**** SUPPLIED DATA
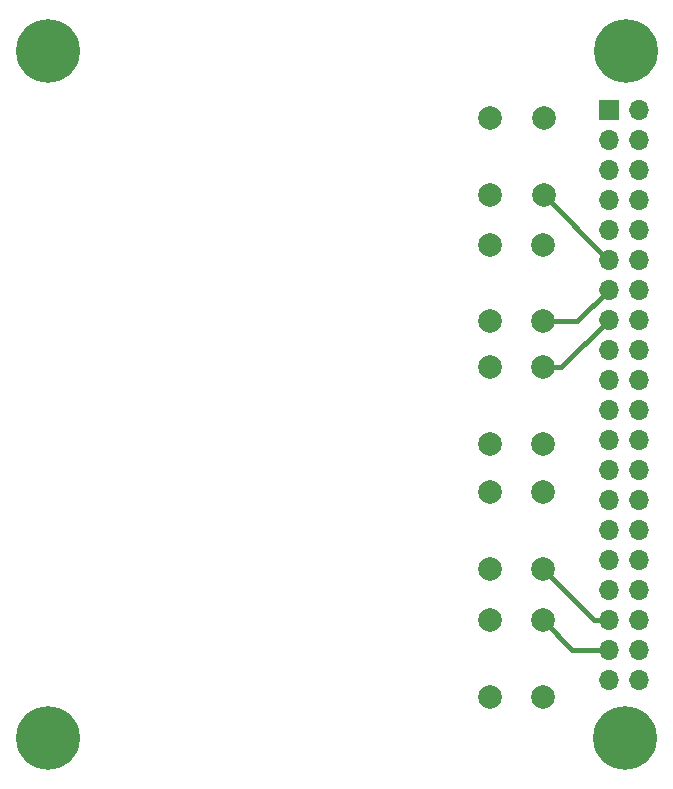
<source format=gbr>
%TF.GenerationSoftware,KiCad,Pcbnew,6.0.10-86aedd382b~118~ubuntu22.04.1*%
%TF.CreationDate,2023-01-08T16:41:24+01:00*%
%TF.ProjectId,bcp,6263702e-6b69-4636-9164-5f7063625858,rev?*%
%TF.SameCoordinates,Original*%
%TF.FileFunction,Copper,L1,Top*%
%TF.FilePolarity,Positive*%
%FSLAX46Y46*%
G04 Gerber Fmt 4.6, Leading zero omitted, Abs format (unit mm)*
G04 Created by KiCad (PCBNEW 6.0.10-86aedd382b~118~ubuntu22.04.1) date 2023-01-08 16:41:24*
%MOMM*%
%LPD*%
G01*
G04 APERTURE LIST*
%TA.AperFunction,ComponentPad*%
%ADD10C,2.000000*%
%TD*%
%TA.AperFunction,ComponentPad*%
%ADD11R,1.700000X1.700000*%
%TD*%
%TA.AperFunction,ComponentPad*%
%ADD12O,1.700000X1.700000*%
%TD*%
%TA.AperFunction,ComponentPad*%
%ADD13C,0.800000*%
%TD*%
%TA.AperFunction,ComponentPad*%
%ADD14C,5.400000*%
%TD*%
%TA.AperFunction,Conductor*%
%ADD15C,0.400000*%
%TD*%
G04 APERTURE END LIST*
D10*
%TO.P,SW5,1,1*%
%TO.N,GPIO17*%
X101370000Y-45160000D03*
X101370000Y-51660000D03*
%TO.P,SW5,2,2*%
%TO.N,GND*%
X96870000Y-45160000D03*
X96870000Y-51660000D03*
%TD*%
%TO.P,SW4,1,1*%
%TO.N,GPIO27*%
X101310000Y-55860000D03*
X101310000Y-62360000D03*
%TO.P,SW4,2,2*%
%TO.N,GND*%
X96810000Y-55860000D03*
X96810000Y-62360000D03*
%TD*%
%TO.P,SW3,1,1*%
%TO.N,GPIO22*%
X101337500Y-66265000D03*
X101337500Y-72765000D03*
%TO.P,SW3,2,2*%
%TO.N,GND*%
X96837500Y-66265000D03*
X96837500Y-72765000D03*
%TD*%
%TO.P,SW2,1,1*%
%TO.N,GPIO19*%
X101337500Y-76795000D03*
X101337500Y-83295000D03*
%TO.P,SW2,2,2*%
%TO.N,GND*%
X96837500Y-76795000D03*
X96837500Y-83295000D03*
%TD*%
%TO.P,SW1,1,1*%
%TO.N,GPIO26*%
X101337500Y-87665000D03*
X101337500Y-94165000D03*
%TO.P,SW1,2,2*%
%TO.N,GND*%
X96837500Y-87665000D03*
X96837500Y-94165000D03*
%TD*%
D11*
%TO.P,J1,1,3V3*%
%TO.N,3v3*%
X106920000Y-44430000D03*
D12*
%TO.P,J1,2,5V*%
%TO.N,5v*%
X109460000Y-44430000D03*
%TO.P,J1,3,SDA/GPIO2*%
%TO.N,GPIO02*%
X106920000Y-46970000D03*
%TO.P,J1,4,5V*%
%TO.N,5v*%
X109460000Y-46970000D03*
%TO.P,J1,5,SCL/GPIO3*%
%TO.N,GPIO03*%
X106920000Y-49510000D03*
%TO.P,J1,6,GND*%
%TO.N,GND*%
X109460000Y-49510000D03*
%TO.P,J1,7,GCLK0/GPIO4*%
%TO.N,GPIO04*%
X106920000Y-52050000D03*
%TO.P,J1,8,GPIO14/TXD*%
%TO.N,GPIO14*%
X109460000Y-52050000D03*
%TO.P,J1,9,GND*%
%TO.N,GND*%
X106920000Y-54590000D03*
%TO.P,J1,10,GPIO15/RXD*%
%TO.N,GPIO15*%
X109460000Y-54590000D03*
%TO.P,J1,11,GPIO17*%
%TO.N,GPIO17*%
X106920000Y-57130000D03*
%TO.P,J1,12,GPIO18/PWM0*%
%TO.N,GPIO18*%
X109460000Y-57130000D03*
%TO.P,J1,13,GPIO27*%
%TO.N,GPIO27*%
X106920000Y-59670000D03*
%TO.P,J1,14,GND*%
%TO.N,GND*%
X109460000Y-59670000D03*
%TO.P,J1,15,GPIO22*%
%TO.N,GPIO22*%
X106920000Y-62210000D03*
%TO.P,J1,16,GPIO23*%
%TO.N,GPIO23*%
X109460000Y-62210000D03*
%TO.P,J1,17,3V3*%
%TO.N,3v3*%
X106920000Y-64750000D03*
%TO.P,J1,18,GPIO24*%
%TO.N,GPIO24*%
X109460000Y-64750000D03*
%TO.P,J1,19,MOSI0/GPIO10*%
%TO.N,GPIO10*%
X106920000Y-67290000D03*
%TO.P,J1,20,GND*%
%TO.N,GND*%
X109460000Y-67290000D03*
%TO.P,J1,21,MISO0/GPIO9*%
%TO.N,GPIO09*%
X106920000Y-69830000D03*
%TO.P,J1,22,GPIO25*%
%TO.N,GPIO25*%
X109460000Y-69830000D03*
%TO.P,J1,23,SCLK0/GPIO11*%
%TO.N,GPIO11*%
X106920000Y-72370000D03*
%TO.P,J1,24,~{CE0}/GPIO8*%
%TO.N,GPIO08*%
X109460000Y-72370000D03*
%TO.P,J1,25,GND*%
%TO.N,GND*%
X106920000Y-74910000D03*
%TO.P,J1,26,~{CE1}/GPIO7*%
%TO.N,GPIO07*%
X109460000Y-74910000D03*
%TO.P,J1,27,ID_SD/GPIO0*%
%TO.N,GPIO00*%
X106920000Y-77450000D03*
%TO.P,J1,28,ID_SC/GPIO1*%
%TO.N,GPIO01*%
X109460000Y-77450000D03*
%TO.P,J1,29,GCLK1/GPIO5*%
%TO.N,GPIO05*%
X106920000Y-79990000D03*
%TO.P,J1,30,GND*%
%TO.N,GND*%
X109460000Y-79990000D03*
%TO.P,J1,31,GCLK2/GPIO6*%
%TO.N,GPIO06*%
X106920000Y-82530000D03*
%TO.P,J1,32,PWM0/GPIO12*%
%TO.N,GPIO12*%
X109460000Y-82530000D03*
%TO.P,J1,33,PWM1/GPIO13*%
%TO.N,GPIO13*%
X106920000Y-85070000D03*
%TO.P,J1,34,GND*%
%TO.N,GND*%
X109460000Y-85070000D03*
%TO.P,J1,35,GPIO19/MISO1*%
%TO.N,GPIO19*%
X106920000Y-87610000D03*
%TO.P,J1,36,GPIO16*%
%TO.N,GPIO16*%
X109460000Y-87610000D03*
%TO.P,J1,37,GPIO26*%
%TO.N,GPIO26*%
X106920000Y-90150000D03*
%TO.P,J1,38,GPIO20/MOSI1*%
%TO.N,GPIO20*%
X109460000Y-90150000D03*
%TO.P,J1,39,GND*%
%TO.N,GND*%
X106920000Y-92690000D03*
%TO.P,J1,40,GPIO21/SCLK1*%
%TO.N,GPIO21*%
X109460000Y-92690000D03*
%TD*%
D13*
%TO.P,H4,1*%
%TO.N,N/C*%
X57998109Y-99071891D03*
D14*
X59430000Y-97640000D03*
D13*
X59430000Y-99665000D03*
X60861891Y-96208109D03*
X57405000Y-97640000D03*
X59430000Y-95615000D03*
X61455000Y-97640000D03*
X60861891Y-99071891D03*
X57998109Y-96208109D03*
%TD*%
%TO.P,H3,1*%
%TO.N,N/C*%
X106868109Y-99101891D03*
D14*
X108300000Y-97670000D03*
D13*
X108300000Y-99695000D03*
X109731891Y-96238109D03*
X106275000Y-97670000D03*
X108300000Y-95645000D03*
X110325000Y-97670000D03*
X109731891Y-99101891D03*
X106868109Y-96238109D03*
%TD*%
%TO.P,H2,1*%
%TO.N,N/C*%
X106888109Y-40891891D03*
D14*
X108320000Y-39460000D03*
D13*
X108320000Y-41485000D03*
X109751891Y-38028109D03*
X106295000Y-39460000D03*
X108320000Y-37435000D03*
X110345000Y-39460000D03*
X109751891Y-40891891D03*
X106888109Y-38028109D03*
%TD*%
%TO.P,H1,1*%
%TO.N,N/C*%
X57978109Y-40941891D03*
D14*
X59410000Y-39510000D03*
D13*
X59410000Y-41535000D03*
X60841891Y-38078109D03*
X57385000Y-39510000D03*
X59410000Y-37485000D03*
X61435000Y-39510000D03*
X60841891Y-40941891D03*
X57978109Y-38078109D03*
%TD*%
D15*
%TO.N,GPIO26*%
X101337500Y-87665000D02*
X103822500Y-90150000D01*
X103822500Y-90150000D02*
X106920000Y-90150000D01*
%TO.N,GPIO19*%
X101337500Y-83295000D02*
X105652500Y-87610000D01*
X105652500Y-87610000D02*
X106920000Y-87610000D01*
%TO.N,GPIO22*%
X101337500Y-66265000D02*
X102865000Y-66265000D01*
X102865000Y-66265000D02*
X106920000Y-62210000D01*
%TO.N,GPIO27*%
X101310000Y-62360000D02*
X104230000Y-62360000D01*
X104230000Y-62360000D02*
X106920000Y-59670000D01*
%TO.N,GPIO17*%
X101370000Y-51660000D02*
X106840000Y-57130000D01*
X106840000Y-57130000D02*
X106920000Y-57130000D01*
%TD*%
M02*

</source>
********
#### WHAT YOU ARE ASKED TO DO:
Select and copy every line from the records that includes the word "LIST".

#### TASK RESULT:
G04 APERTURE LIST*
G04 APERTURE END LIST*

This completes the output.